We've previously learnt how to web scrape in Alteryx and in all honesty it took me a little while to get my head round.
Today, we had a lesson on Power BI and I'm pretty amazed with the software's ability to web scrape.
We looked at the webpage of IMDbs top 250 movies, here's how it looked:
![](https://www.thedataschool.co.uk/content/images/2022/02/image-82.png)
With only a few clicks we were able to pull this data into Power BI.
Have a look below:
![](https://www.thedataschool.co.uk/content/images/2022/02/Power-BI-web-scrape.gif)
1) Choose 'Get Data' and select 'from web'
2) Insert the URL and click 'ok'
3) Select the data from the options provided.
Yep that's it!
If your data is clean then you can load this directly to Power BI, but this table did require a bit of cleaning, so let's clean...
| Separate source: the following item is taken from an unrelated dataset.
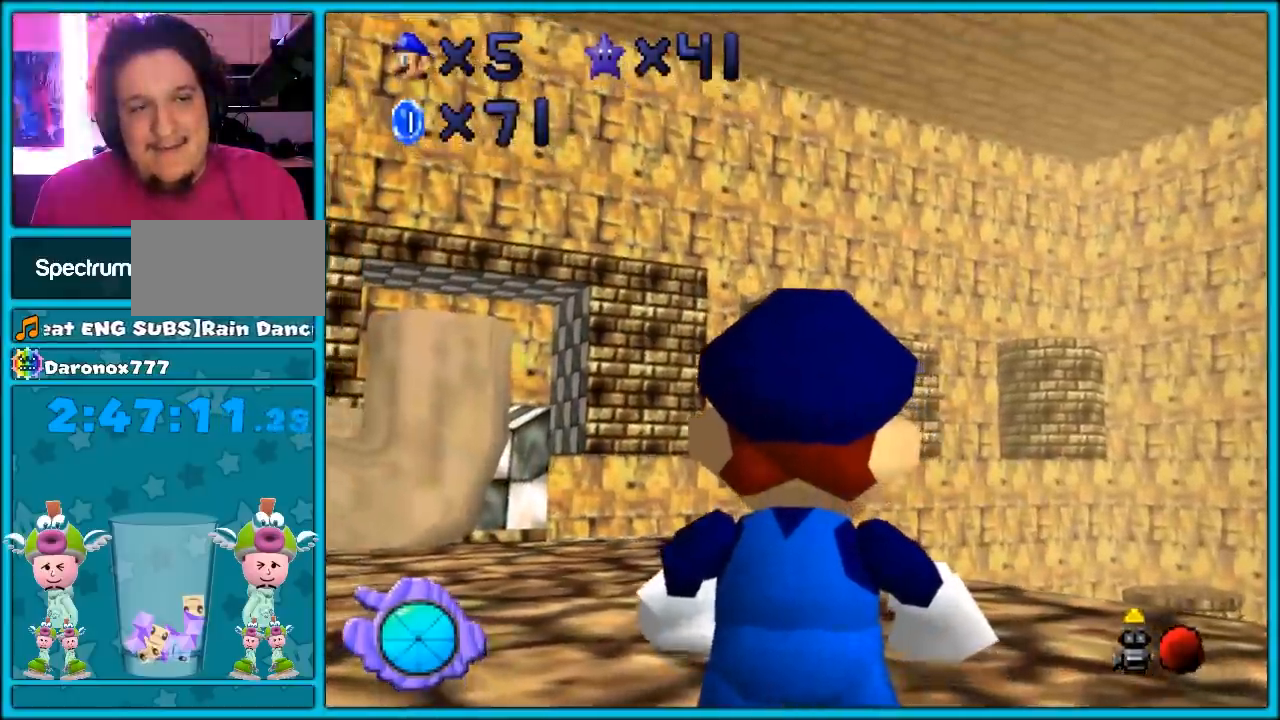
{"dt_ms": 500, "buttons": [], "left_stick": "up", "events": [[100, "C_DOWN", "down"], [183, "C_DOWN", "up"], [417, "C_DOWN", "down"], [417, "C_RIGHT", "down"], [467, "left_stick", "up"], [500, "C_DOWN", "up"], [500, "C_RIGHT", "up"]]}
![](https://www.thedataschool.co.uk/content/images/2022/02/Power-BI-clean.gif)
Select your table and click 'transform data', a window with open up that reminded me a little of excel.
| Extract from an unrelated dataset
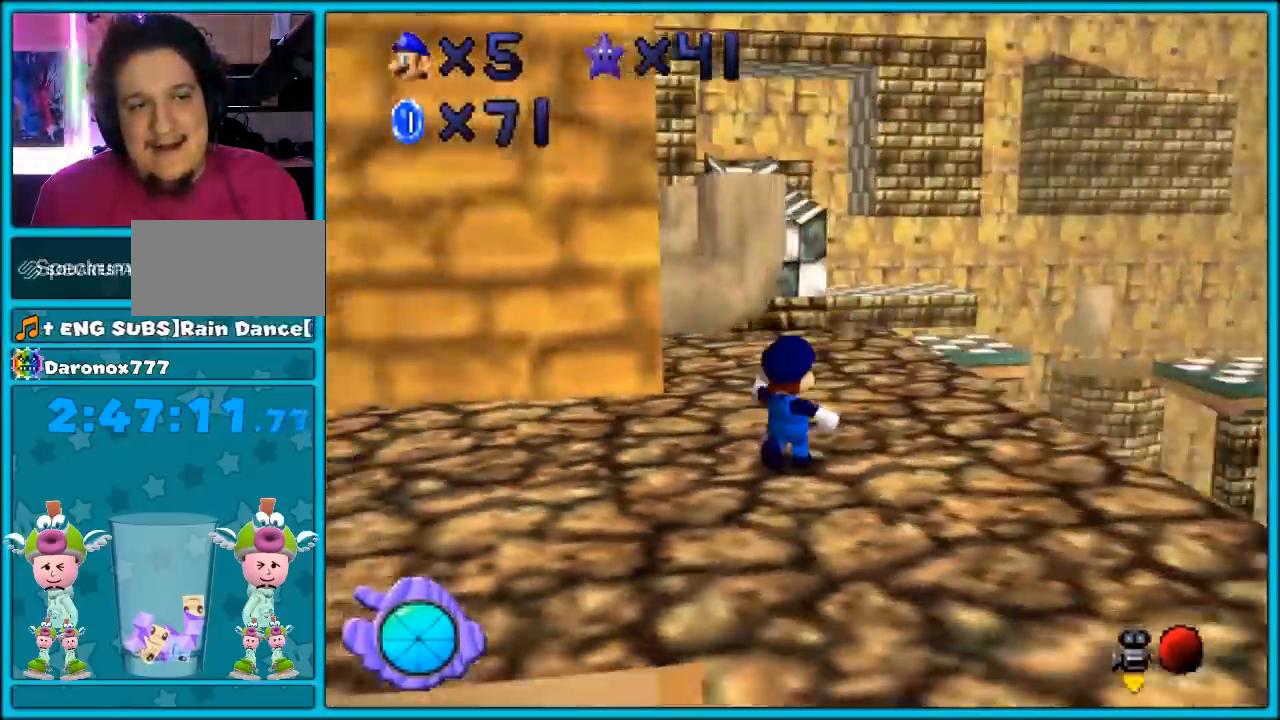
{"dt_ms": 500, "buttons": [], "left_stick": "up", "events": []}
![](https://www.thedataschool.co.uk/content/images/2022/02/Power-BI-cleaning.gif)
We can use the 'Split Column' tab in the toolbar to split up our Rank, Title and Year and we're given an 'Applied Steps' tab on the right hand side - a pretty cool feature as you're able to easily look back through any transformations you've made - when selecting one of the transformations you'll also be able to see how your data looked at that particular stage.
![](https://www.thedataschool.co.uk/content/images/2022/02/image-83.png)
I won't go through all the cleaning stages, but using some of the other features of Power BI it was pretty quick and easy to get the table in the format we needed to start building our analysis.
I must say - I'm a fan of using Power BI for webscraping (sorry Alteryx fans), but then again it may not always be this simple!